揺れるポニーテールと白い浮き輪

守破屋敷

揺れるポニーテールと白い浮き輪

 夏休みが目前に迫ったこの日、俺は決心した。

「晴翔、俺ついに決めた。俺は今日、ななせ先輩に告白する!」

「おお! やっとか、やっとお前、覚悟を決めたんだな!」

 隣に座る晴翔は朝からテンションが高い。電車の中ではあまり大きな声は出さないでほしい。

 晴翔は俺の肩をぽんと叩き、顔を俺の耳元へ近づけながら言った。

「それで、勝機はあるのか?」

「もちろんだ。俺は勝てない勝負はしない派なんでね」

「そりゃそうだ。そうでなきゃこんなにも時間かけるわけがない。去年の四月から想い続けてんだろ。もう一年以上何もしなかったなんて逆にすげーよ」

「何もしてなかったわけじゃないぞ。ちゃんと準備はしてきた」

 そうだ。俺はこれまで、ななせ先輩に告白するために準備をしてきた。

「そんなことわかってるよ。俺だって一年以上お前と付き合ってるんだ。お前がどれだけ臆びょ、慎重なのかはそれなりにわかってるつもりだぞ」

「おいこら、なんか言い直したよな。もう一回、言ってみろ!」

 俺は晴翔の頬をつねる。

「いったああ! まあ、なんだ応援してるぞ」

 そう言って何かを手渡してくる。

 そのものを確認してしてから、俺は晴翔の目を見る。

(おい、何考えてんだ)

(せいぜい頑張ってくれ。期待してるぜ)

 アイコンタクトだけで会話をする。

 俺は、大きなため息の一つでもつきたくなったのを我慢する。これも晴翔なりの応援なんだろう。

「ああ、任せてくれ」


 放課後、俺はいつものように晴翔と別れたあと生徒会室に向う。そして、いつもより気合を入れて扉を開ける。

「お疲れ様です」

「拓也か」

 生徒会室に電気はついておらず、ななせ先輩が窓際のプランターに水をかけているだけだった。時期でないのか花は咲いていない。けれど、その後ろ姿は綺麗だった。艶のある長い黒髪、ワイシャツとのコントラストが艶美さをいっそう際立たせる。それを一つにまとめたポニーテールに自然と目が惹きつけられる。

「あれ、先輩一人ですか?」

「ああ、三年生は塾があるからと言って帰ってしまったし、二年生もお前が一番だ。まあ、今日はやることもなかったし部屋の片付けでもしたら解散にするつもりだったからいいんだが」

 俺はこの日のためにたくさんの準備をしてきた。隣に立っていても違和感がないように容姿にも気をつかい、勉強もした。そして、ななせ先輩に近づくために生徒会に入った。

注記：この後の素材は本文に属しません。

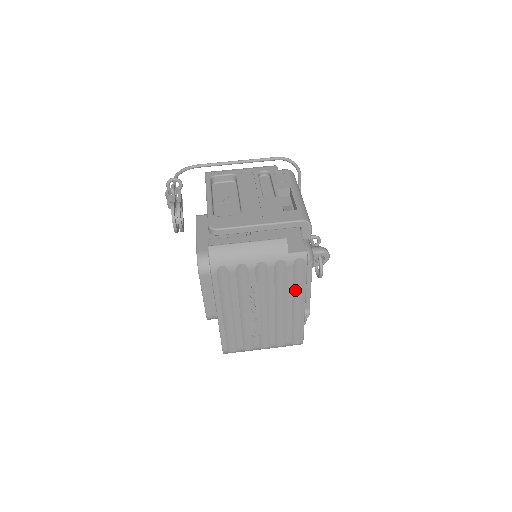
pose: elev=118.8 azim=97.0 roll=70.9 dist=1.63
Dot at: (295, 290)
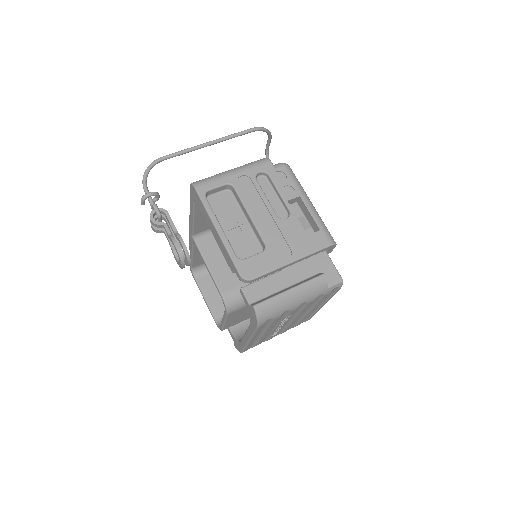
Dot at: occluded
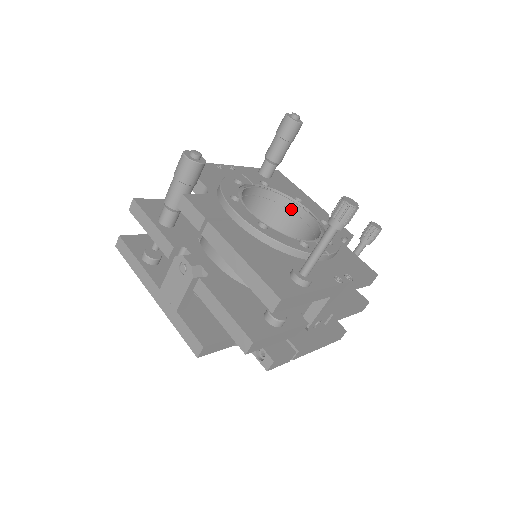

 今日その全てを集約させる。初めは会話もろくに続かなかったが、今では互いに名前で呼び合う仲になった。休日には二人で出かけたこともある。

 これならいける。

 ここでいけなかったら、いついけるんだ。ななせ先輩は三年生、もう受験生だ。ここを逃してしまってはもう機会は永遠に訪れないかもしれない。最初で最後のチャンス。

「そうですか」

 空白の時間が流れる。ななせ先輩がカーテンを閉める音だけが鳴る。それだけが時間が進んでいることを俺に理解させる。どちらも何も言わない、何も言うことがない。けれど、俺はこの時間が好きだった。この部屋が世界から隔絶されたように感じられるこの時間が。

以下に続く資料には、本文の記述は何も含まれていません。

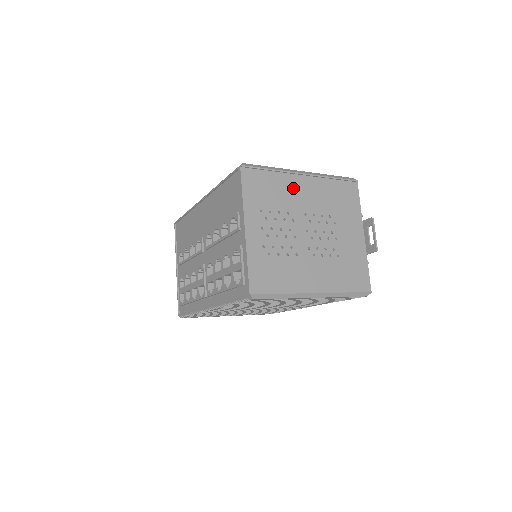
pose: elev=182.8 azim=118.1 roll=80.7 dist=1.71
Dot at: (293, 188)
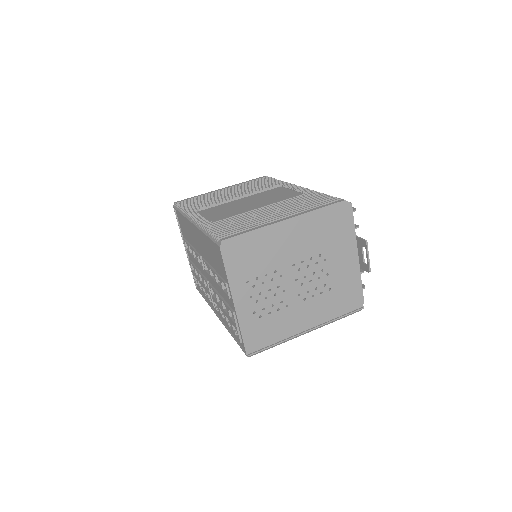
Dot at: (278, 244)
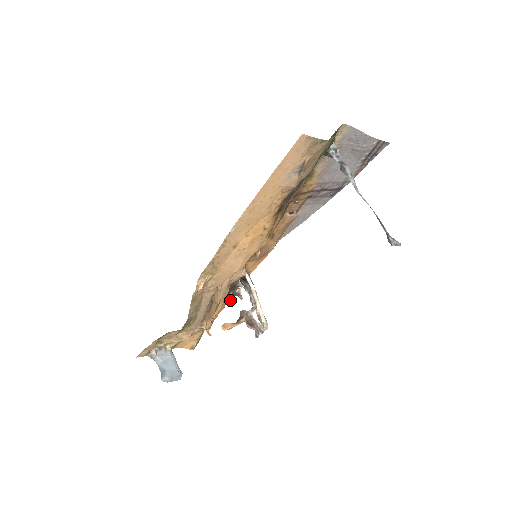
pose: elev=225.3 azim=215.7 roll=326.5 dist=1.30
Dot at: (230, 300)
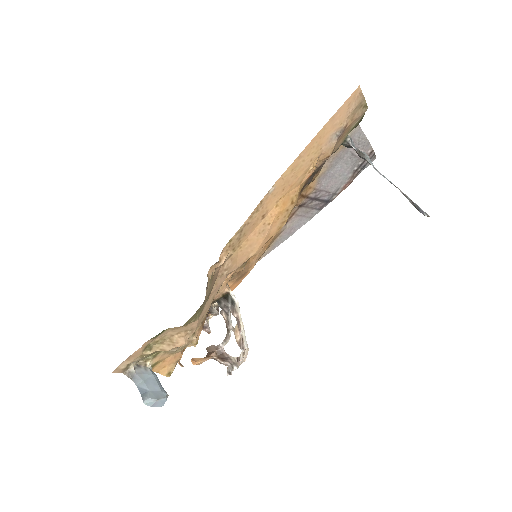
Dot at: occluded
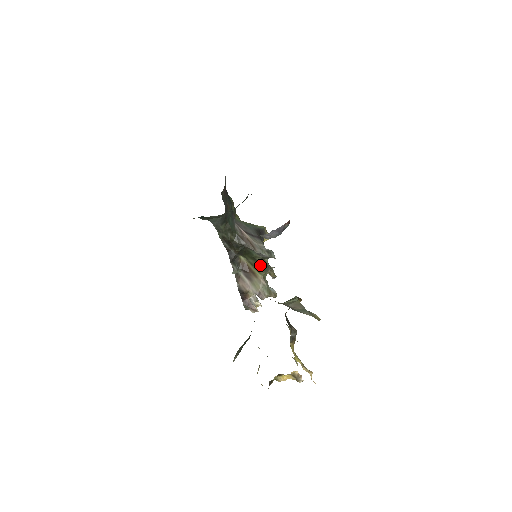
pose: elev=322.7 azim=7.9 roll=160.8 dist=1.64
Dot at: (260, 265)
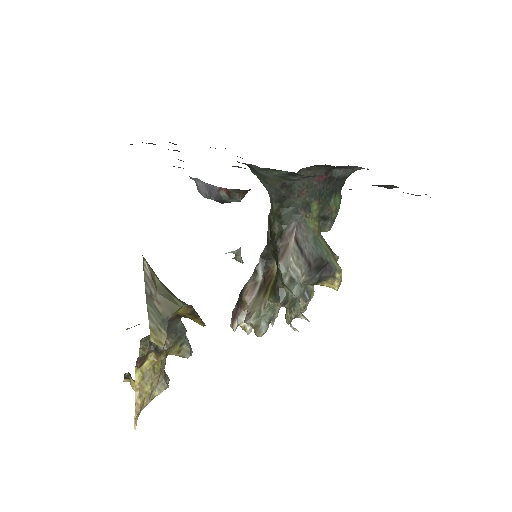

「今日はもう帰っていいぞ。特にやることもないし、私もこれから帰るつもりだ」

「あの、先輩」

「何だ?」

「あの、よかったら、これから一緒に、プール、行きませんか?」

「プール、だと」

 聞き返された。そりゃあ、突然プール行きませんかなんて言われたら聞き返すのが普通か。頭の理解が追いつかない。

「いやー、友達と行こうって約束してたんですけど、その友達が突然行けなくなっちゃってー、的な」

 俺は早口で適当なことを口にしてしまう。

 終わった。ここまで順調だと思ったのに。まだ何もしてないけど。

 晴翔がプールのペアチケットなんて渡してくるから。しかも今日限定の。そんなの使うしかないじゃん。そもそも、何で晴翔はそんなものを持ってたんだ。

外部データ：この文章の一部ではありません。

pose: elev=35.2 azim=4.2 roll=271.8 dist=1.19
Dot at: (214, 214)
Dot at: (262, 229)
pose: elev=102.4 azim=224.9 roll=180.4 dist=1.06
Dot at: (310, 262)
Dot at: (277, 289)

 ただの後輩の男と一緒にプールなんて誰が行きたいって言うんだ。

「君が行きたいと言うのなら、一緒に行ってもいいぞ」

「そうですよね。それなら他あたりま」

 当たり障りのない返答をする。

 あれいまなんて言った?

「ななせ先輩なんて言いました?」

「私が一緒に行くって言ったんだ。こんなこと二度も言わせるな」

 ななせ先輩の顔が少し赤みを帯びている。

「本当ですか!?」

「本当だ。……その代わり、期待するなよ」

「え?」

 今大事なことを言ってたような。

「とにかく! 準備のために私は一度家に戻る。5時に現地集合でいいな!」

 そう言うとななせ先輩は逃げるように生徒会室を出て行ってしまった。


 俺は一度家に戻り準備をしてからプールに向かった。

 ななせ先輩の姿を探す。

「うわ……」

 鼓動が早くなるのを感じる。顔に熱が帯びる。

 ななせ先輩は制服姿ではなく白色のワンピースを着ていた。髪も結んでいたのを下ろして、背中にかかる黒髪が俺の足を止めた。壁に寄りかかり、髪をいじる姿が妙に様になっている。

 ななせ先輩、何着ても似合うな……。

 百六十センチメートルあるというが今だけは、プールを楽しみにしている子どもにしか見えない。心なしか表情も学校で見る時よりも穏やかに見える。

 そこで、ななせ先輩が俺に気づいて駆けてくる。サンダルを鳴らして走る姿にまた俺は言葉をなくす。ななせ先輩が少し幼く見えた。

「すいません。遅くなりました」

 俺は平然を装って話しかけた。直視しているとまともに話せなさそうだ。

「いいや、私も今来たところだ」

 ななせ先輩はそう言うと何やら恥ずかしそうに俺を見つめた。そしてすぐに視線を外す。

「先輩、それなんですか? 左手に持ってるの」

「これは何でもない。君が気にすることではないよ」

 さてはこの人、泳げないな。

「そう言われても気になりますよ。先輩が白い大きな浮き輪持ってたら」

「…………」

 ななせ先輩に直接そんなこと口に出すなと言わんばかりに睨まれた。けれど、白い浮き輪持っている人にそんな表情をされても全く怖くなかった。子供が親に宿題の催促をされた時の、むすっとした顔に似ている。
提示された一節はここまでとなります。